You possess $N$ horses currently arranged in a line. The $i$-th horse in this line will have speed $a_ i$.
Your arch nemesis is sending out $N$ horses too. Each of their horses has a speed $b_ i$. The horse with a higher speed will always win the race. No two horses have the same speed.
You know the exact sequence in which your arch nemesis will send out their horses, which is in the order $b_0, b_1, b_2, \dotsc , b_{n-1}$. Since your horses are currently arranged in a line, it would take too much work to fully reorder them. Instead, you can pick any cyclic shift of your horses, and send them out in that order. We consider the $i$-th ($0 \leq i \leq N - 1$) cyclic shift to be the $i$-th right cyclic shift, so the cyclic shift where the last $i$ horses in the ordering are moved to the front.
You win the competition if, in the ordering you choose, you win strictly more than half the individual races. Print each cyclic shift that results in you winning the competition!
Input
The first line contains a single integer $N \: (1 \leq N \leq 200\, 000)$, representing the number of rounds in the race.

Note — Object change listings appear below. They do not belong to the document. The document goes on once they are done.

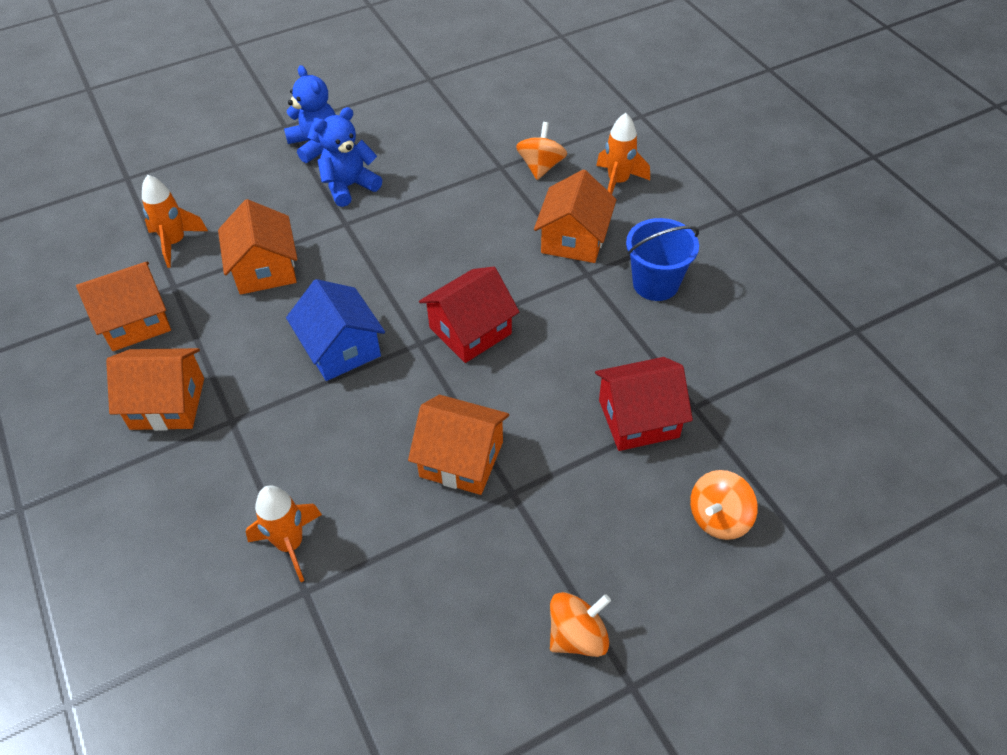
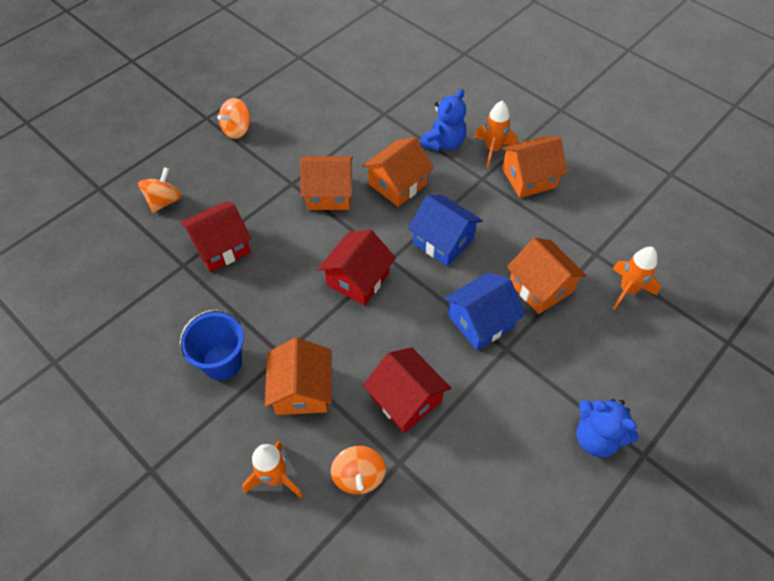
camera: 160 degrees right, 5 degrees up
(135, 321) = (598, 222): orange house -> orange house (397, 184)
(290, 544) = (404, 130): orange rocket -> orange rocket (492, 150)
(349, 186) = (529, 392): blue teddy bear -> blue teddy bear (443, 143)
(354, 253) = (480, 321): none -> blue house
(471, 208) = (406, 399): none -> red house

The second line contains N space-separated integers, where the $i$-th integer represents $a_ i \: (1 \leq a_ i \leq 10^9)$, the speed of the $i$-th horse in your line. The third line contains $N$ space-separated integers, where the $i$-th integer represents $b_ i \: (1 \leq b_ i \leq 10^9)$, the speed of the $i$-th horse in your arch nemesis’ horse ordering. All values of $a_ i$ and $b_ i$ are distinct.
Output
On the first line, output a number, representing the number of cyclic shifts that win the competition. Then, in the next line, output space-separated each of the cyclic shift numbers that win in sorted order.
| Sample Input 1 | Sample Output 1 |
|---|---|
3 7 10 4 1 6 9 |
2 0 1 |